Required work:
What lines of the data below include the word "root"? Report them by copying each.

Content starts

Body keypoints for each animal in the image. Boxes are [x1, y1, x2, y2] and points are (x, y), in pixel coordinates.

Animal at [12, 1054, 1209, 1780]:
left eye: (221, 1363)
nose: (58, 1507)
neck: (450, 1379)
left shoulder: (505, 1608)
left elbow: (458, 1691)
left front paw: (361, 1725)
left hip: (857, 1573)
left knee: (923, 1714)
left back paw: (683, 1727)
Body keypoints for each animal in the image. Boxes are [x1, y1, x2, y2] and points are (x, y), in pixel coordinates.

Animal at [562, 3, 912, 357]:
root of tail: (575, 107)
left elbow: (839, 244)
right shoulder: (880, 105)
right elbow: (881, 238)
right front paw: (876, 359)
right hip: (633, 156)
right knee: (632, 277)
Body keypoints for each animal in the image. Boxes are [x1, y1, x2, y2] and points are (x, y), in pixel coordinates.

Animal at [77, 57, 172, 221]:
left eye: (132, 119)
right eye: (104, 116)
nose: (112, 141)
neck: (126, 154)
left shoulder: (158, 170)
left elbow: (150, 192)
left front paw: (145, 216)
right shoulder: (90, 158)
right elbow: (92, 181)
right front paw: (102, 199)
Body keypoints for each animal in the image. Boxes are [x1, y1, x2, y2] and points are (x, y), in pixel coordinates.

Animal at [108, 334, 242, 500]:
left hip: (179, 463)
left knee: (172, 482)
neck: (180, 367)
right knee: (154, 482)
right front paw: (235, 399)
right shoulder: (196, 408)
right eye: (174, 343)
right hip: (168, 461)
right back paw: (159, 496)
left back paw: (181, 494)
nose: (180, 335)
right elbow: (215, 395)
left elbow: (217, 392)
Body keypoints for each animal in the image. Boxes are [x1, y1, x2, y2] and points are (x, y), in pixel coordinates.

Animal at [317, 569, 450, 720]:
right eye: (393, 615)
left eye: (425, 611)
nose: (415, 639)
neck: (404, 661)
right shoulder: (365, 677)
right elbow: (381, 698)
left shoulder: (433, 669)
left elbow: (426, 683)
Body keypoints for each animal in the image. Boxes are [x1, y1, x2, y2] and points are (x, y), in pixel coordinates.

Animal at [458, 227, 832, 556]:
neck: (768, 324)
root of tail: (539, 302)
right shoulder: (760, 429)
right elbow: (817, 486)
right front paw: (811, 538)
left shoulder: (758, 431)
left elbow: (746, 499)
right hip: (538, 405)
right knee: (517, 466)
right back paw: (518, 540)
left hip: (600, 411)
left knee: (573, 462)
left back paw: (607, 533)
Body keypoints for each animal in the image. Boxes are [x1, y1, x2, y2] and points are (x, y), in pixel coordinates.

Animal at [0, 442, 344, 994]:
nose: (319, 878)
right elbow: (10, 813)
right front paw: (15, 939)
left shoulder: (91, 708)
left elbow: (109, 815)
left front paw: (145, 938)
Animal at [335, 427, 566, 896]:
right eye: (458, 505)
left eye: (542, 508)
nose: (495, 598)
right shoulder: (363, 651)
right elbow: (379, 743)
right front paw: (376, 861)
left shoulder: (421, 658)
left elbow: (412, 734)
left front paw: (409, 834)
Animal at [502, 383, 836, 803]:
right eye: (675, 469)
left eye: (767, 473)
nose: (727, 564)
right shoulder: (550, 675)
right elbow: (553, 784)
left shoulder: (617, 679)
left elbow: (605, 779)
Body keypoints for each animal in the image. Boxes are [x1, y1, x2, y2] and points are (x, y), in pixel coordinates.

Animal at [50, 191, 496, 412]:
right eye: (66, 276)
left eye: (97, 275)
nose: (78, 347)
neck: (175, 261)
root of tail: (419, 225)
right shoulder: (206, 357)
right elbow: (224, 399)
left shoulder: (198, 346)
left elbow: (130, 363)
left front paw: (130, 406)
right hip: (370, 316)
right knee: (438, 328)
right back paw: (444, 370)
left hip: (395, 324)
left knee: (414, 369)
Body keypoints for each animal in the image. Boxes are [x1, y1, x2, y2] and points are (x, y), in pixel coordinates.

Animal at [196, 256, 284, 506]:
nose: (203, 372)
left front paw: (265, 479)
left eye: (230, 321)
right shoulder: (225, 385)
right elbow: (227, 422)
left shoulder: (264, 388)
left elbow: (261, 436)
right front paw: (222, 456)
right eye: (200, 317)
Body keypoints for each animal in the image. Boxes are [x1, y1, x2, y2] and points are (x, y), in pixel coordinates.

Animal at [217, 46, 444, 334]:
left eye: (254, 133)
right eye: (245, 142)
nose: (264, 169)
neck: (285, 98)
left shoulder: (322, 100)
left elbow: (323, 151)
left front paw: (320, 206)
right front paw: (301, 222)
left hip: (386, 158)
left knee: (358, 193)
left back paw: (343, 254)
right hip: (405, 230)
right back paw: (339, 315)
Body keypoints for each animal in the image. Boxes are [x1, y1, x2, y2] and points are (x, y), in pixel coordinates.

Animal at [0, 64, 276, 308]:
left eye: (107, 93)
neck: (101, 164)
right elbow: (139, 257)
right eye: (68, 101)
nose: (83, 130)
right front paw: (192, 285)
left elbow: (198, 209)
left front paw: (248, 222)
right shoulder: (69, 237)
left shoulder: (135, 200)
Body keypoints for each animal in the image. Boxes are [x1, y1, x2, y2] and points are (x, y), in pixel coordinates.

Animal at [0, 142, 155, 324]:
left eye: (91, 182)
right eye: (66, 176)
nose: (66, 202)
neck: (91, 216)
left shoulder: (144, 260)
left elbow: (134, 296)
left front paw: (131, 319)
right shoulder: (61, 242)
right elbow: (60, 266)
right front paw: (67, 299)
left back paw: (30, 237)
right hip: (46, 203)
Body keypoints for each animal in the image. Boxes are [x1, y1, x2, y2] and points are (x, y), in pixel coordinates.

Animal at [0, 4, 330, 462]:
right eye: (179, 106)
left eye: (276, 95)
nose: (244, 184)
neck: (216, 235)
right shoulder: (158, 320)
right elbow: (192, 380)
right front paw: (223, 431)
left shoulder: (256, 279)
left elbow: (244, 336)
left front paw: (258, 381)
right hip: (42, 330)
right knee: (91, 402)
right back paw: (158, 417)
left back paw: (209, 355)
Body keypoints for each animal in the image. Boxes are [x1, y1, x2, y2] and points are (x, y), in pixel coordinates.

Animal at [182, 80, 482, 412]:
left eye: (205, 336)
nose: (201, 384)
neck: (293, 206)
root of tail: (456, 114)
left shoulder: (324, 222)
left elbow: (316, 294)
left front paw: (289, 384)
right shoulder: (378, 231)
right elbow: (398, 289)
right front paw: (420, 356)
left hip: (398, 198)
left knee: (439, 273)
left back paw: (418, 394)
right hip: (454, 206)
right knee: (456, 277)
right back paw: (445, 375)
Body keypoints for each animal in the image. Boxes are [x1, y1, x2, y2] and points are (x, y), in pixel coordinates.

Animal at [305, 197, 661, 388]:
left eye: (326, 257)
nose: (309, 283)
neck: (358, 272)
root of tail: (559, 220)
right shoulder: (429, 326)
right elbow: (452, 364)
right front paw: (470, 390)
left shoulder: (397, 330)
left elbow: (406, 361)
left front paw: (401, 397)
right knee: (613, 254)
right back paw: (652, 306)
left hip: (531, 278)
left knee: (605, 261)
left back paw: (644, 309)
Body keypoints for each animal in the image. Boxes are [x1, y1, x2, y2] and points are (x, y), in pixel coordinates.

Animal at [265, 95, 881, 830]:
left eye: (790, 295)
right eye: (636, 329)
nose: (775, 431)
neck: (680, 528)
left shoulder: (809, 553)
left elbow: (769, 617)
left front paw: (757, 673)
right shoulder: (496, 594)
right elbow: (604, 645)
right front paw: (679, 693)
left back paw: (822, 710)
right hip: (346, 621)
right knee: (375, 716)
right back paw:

Content ends

Response to the task:
root of tail: (575, 107)
root of tail: (539, 302)
root of tail: (419, 225)
root of tail: (456, 114)
root of tail: (559, 220)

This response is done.